Aim of the exercise:
The Gentoo installation guide below has the reader update @world after updating portage. Explain why the guide says this update is useful.

It's a good idea to ensure that portage itself is up-to-date, though it should be if you downloaded a new snapshot :)

(chroot) livecd / #emerge --ask --verbose --oneshot portage
... output omitted ...
Would you like to merge these packages? [Yes/No] <press Y and then ENTER>
... output omitted ...

You may have noticed a lot of "IMPORTANT" news items. This is a great system provided by Gentoo repositories for communicating changes, however as this is your first time pulling them down, it will be showing things even years old that don't really apply to us. However, it's still worth taking a look! You can list all of the news items through eselect news list and read an individual item with eselect news read #.

For now, let's clear them so we can start fresh (unless you see something really scary in there from after this guide's writing date [2023-05-21]).

(chroot) livecd / #eslect news read

Let's go ahead and update @world, this is useful because of all of that changes that we made to our /etc/portage/make.conf file earlier.

(chroot) livecd / #emerge --ask --verbose --update --deep --newuse @world
... output omitted ...
Would you like to merge these packages? [Yes/No] <press Y and then ENTER>
... output omitted ...

This will take a little bit, but also be your first taste (aside from updating portage earlier) of using emerge. This is how we'll update our system in the future as well, so take note of those flags!

Our next step is configuring the system to our liking, the basics of any Gentoo installation. We're going to setup the localtime, our locale, and create ourself a user (because running as root is bad!)

Setting a Timezone

Let's start by picking a local timezone, for the author we'll use America/Los_Angeles, so replace that with whatever your timezone is.

(chroot) livecd / #ln -sf /usr/share/zoneinfo/America/Los_Angeles /etc/localtime

Picking a Locale

Now we'll pick our locale, open the file up with your favorite editor (nano is the easiest for newcomers!).

(Stored data)
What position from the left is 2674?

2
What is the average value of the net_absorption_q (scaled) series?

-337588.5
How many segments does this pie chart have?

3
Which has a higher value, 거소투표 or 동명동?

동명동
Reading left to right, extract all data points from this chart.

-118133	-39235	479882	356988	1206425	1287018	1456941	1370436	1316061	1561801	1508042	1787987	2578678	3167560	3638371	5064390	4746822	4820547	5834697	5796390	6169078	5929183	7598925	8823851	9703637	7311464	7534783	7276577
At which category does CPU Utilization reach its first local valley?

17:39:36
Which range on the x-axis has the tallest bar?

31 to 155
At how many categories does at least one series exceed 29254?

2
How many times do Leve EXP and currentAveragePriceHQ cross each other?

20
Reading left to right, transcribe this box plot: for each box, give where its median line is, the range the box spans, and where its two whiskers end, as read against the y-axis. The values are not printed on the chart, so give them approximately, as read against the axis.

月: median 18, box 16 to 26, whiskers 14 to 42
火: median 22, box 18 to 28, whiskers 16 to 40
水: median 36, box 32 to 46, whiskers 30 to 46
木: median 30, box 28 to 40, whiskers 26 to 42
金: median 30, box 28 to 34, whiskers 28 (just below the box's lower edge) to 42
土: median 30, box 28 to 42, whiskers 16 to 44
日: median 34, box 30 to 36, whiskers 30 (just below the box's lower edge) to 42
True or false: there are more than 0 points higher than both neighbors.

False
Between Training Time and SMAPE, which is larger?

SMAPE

Task output:
Updating @world is useful because of the changes made earlier to the /etc/portage/make.conf file.